Perempuan yang lahir pada tahun 1967 silam ini mengampu mata kuliah Ekonomi Makro dan perbankan syariah. Adapun  disertasinya yang dilakukan diberi judul Inflasi Indonesia di era globalisasi, antara perspektif Country dan Global Centric.

Dalam ujian terbuka program doktor ekonomi yang berlangsung pada 19 Agustus 2016a tersebut,  Nawatmi mempresentasikan hasil penelitianya dihadapan tim penguji yang terdiri dari Prof. Dr. Fx. Sugiyanto, MS., Dr. Dwisetia Poerwono, MSc., Dr. Nugroho Sumarjianto BM, MSi., dan Dr. I Gede Made Sadguna, SE., MBA.

Menurutnya, penelitian dilakukan pada periode 1991-20014 dengan menggunakan Error Correction Model (ECM). Data yang ada dipecah menjadi tiga periode berdasarkan kondisi ekonomi Indonesia dengan menggunakan Chow test. Periode pertama adalah periode krisis 1998 dan sebelumnya (1991-1998), periode kedua adalah periode sesudah krisis 1998 (1991-2008) dan periode ketiga adalah periode sesudah krisis 2008 (2008-2014).

“Dalam penelitian yang saya lakukan, hasil estimasi menunjukkan,  pada jangka pendek dan jangka panjang ada pengaruh yang signifikan dari output gap domestik terhadap inflasi pada periode krisis 1998 dan sebelum krisis serta periode sesudah krisis1998. Akan tetapi, sensitivitas inflasi terhadap output gap domestik mengalami penurunan.” papar Nawatmi.

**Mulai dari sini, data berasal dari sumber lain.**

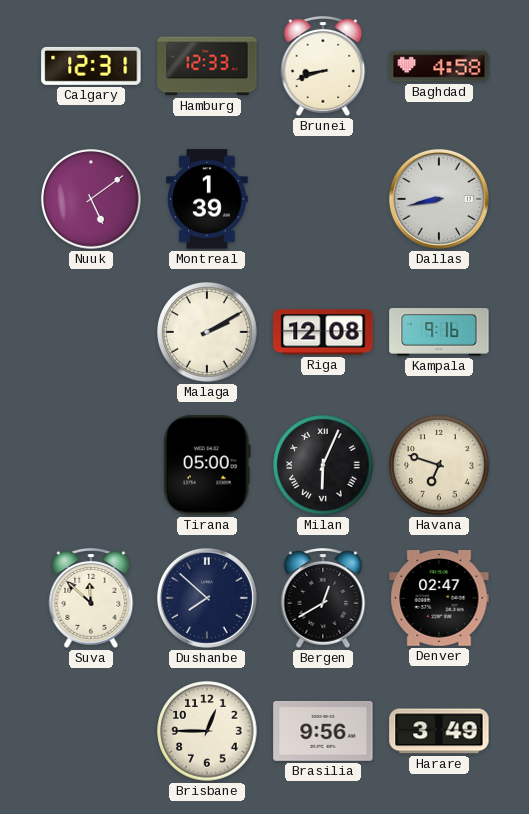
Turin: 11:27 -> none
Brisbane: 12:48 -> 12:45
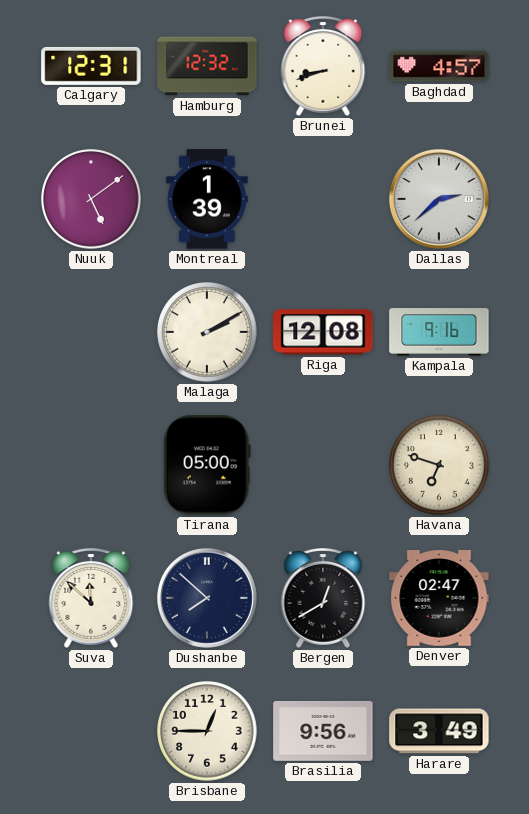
Hamburg: 12:33 -> 12:32
Baghdad: 4:58 -> 4:57
Dallas: 8:43 -> 2:38
Milan: 6:04 -> none
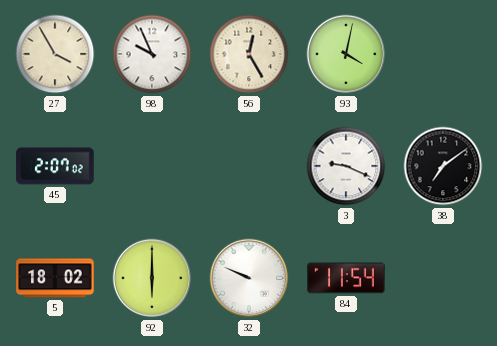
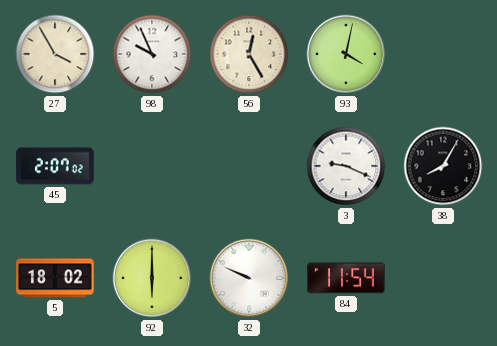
38: 7:09 -> 8:05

Dia menjelaskan,  pada periode sesudah krisis 2008, output gap domestik menjadi tidak signifikan. Sedangkan output gap dunia pada jangka pendek dan jangka panjang tidak signifikan pada periode krisis 1998 dan sebelum krisis.

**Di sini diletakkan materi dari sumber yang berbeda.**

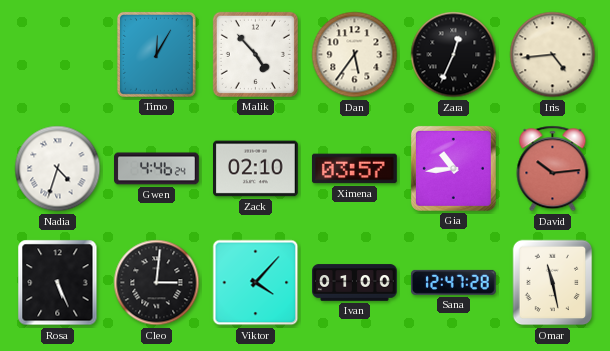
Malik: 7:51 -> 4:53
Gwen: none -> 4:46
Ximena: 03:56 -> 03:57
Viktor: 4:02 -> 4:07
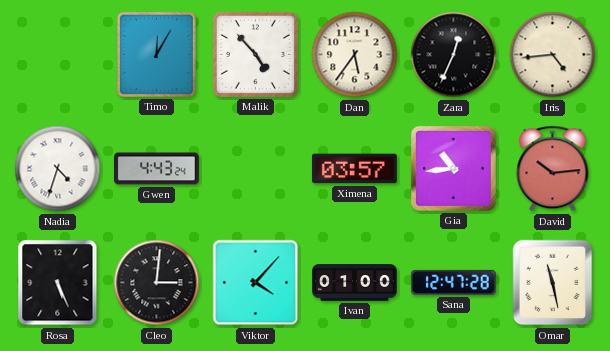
Gwen: 4:46 -> 4:43
Zack: 02:10 -> none
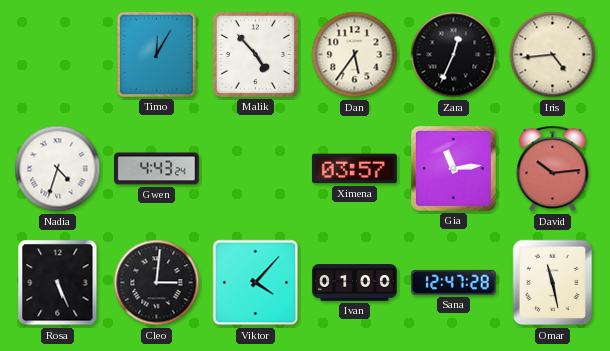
Gia: 10:44 -> 11:14
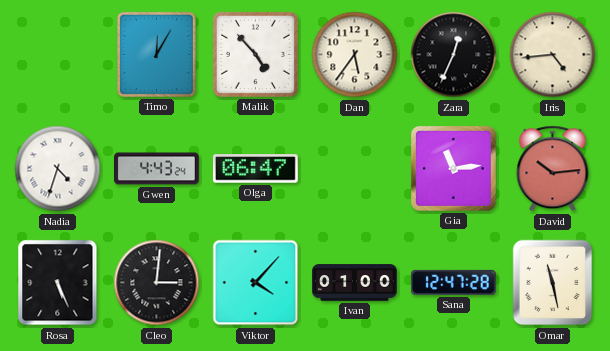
Olga: none -> 06:47
Ximena: 03:57 -> none
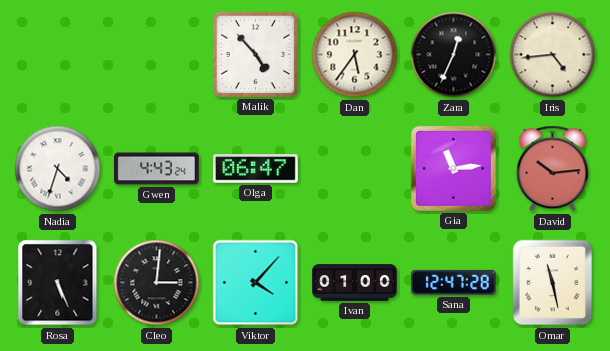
Timo: 12:05 -> none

Namun demikian,  lanjut Nawatmi, pada periode sesudah krisis 1998 dan sesudah krisis 2008 pada jangka panjang, variabel output gap luar negeri menjadi signifikan. Dengan demikian, pada periode sesudah krisis 2008, hanya variabel output gap dunia yang signifikan  terhadap inflasi di Indonesia, sedangkan output gap domestik tidak signifikan.

“Hal tersebut menunjukkan,  Indonesia cenderung globe-centric. Pengaruh global hanya terjadi pada jangka panjang, sehingga Bank Indonesia masih memiliki kemampuan untuk mengendalikan inflasi pada jangka pendek.” tandasnya.

Rektor Unisbank Semarang, Dr.H.Hasan Abdul Rozak,SH,CN,MM memberikan apresiasi terhadap kelulusan salah satu dosen terbaik Unisbank ini. “Semoga keilmuannya mampu menambah kualitas pendidikan di kampus kita,”  harapnya.